Nous ne devons pas être obnubilés par ces pratiques passéistes. Mieux vaut positiver le message des citoyens. Ne faut-il pas entendre qu’on attend des projets et des valeurs de la part des politiques, et non pas des cancans de la part des politiciens ? Ne faut-il pas se convaincre qu’on espère de l’exemplarité de la part des leaders d’opinion, et non pas de la rhétorique de caniveau ou des clichés ne véhiculant que populisme et démagogie ?
Il faut aussi tirer les enseignements de l’émergence de la liste « Pou Gwadloup an nou ay ». Certes Cédric Cornet apporte une nouvelle fraîcheur de style, mais est-ce suffisant ? Attention au populisme même juvénile. Il est sans doute dépositaire d’un vote protestataire contre une certaine classe politicienne (« menm bèt menm pwèl »), qui dépasse le simple cadre de la jeunesse. Mais voter contre n’est pas suffisant… La classe politique a sans doute besoin d’un aiguillon stimulant mais il serait exagéré de voir en lui le représentant de toute la jeunesse guadeloupéenne. Il a cependant tous les outils pour une belle réussite aux côtés de ses aînés, s’il sait se mettre au travail pour mieux maîtriser l’étendue (et les limites) des compétences et des finances régionales.
Quels défis ?
Le principal défi à relever est d’entrer de plain pied dans une Guadeloupe de développement maîtrisé grâce à des projets… réussis. L’écologie, la formation et l’économie sont bien entendus des champs de la plus haute importance. Mais si la question statutaire est résolue avec l’élection de Victorin Lurel, la question institutionnelle reste ouverte, comme cadre d’un progrès réussi. Le congrès des élus s’était donné 18 mois de réflexion pour travailler à un nouveau contrat social comme base de notre projet de société, ainsi que les nouvelles organisations institutionnelles nous permettant de le faire vivre. Il ne reste plus que 9 mois, pour décider nous-mêmes. On sait que l’Etat est pressé, mais il est important que nous construisions nous-mêmes notre projet sans se laisser imposer son contenu, sa forme ou son calendrier.
Quelles que soient nos solutions, il nous faudra les assumer. C’est une véritable culture de la responsabilité que nous avons à promouvoir. La responsabilité des élus, qui doivent appliquer effectivement le programme pour lequel nous les avons élus, et en rendre compte. La responsabilité aussi des candidats perdants, qui doivent accepter le pouvoir des urnes, et l’expression des citoyens. Mais il ne faut pas non plus minimiser la responsabilité des citoyens, et du peuple dans son ensemble. Participer au développement du pays notamment par l’écologie et le développement durable, c’est aussi s’engager à des changements de comportement.

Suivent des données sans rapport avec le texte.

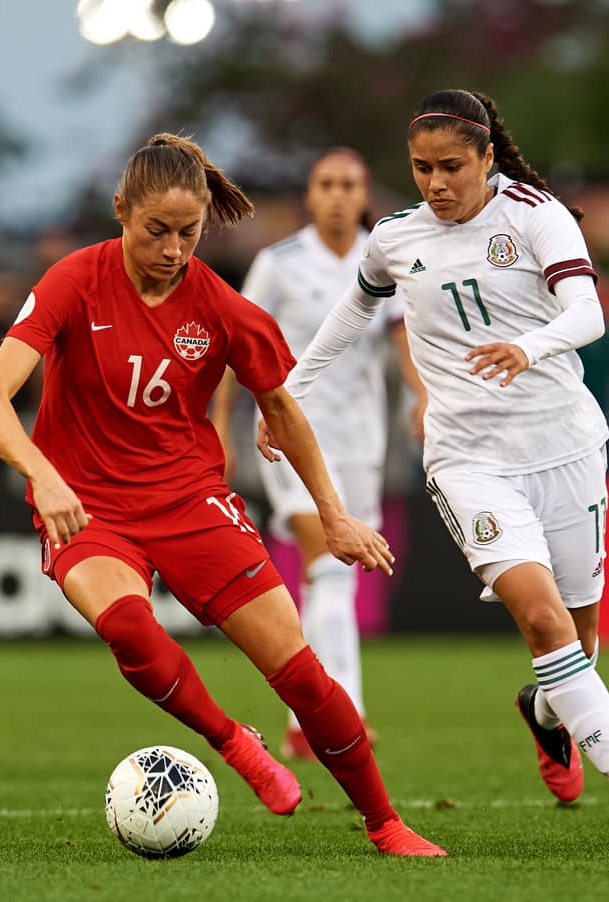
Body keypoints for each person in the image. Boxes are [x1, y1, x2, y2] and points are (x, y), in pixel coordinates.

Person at [0, 133, 445, 857]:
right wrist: (45, 474)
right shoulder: (73, 280)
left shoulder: (220, 306)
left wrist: (333, 516)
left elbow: (283, 411)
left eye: (187, 233)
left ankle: (386, 823)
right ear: (121, 209)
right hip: (87, 503)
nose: (171, 249)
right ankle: (232, 741)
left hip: (190, 499)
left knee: (299, 670)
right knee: (129, 627)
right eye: (155, 230)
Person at [268, 89, 609, 844]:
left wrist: (531, 346)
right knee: (542, 616)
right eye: (422, 168)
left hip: (566, 448)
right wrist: (288, 393)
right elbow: (354, 313)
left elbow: (587, 311)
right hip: (466, 459)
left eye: (451, 166)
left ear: (487, 157)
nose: (435, 183)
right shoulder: (395, 237)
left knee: (579, 640)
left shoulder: (534, 213)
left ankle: (545, 711)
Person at [212, 148, 423, 759]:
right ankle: (347, 717)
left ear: (364, 196)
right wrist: (222, 427)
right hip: (288, 438)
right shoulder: (278, 265)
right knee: (328, 566)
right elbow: (234, 342)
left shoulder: (382, 260)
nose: (336, 194)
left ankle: (302, 721)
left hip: (362, 443)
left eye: (348, 184)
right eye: (326, 184)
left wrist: (423, 397)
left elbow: (401, 336)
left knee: (328, 577)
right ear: (310, 195)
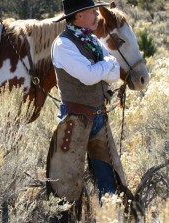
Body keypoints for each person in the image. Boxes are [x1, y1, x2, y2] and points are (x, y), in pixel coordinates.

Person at [47, 0, 128, 221]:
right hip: (73, 121)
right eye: (93, 12)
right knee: (66, 185)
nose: (97, 15)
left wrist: (101, 68)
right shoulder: (63, 45)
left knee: (108, 179)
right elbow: (89, 75)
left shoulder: (90, 40)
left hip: (97, 118)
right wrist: (105, 66)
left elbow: (112, 73)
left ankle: (109, 217)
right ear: (80, 15)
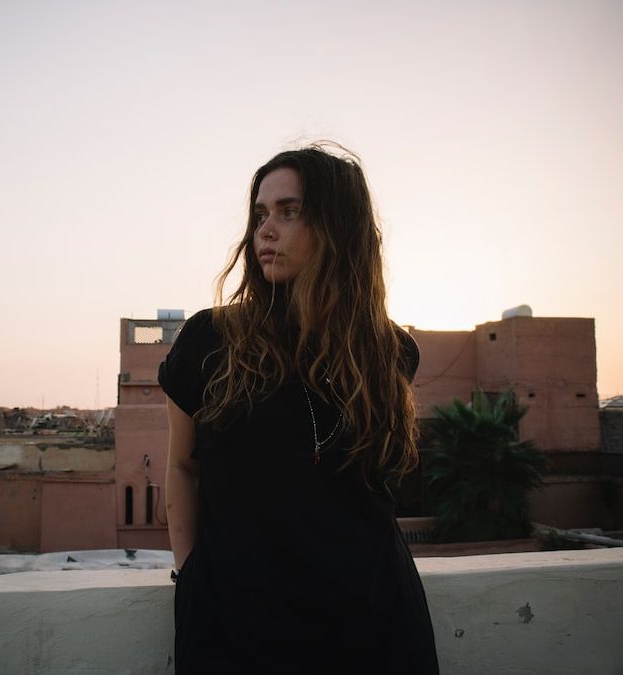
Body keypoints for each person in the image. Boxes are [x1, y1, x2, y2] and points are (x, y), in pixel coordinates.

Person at [159, 144, 440, 673]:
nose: (265, 230)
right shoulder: (210, 340)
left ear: (338, 227)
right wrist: (191, 576)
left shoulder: (388, 351)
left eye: (289, 212)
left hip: (376, 628)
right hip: (239, 631)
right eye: (261, 214)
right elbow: (180, 467)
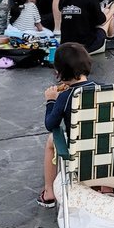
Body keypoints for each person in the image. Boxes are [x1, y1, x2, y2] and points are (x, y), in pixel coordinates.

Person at [38, 42, 97, 207]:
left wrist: (51, 101)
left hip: (78, 152)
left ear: (59, 72)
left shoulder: (66, 97)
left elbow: (51, 124)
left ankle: (49, 192)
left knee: (51, 140)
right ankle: (105, 187)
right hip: (104, 150)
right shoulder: (103, 88)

Construire, défendre, conforter une réelle démocratie, c’est aussi continuer de refuser les méthodes éculées du clientélisme et du clanisme (les « enveloppes » de la vénalité, les ordres parisiens ou des marionnettistes locaux), et même le « debrouya pa péché », qui assassinent l’intérêt collectif au profit de l’intérêt personnel.
L’avenir est ouvert. L’essentiel est de se mettre au travail, ensemble, dans le respect des différences en même temps que dans le projet partagé.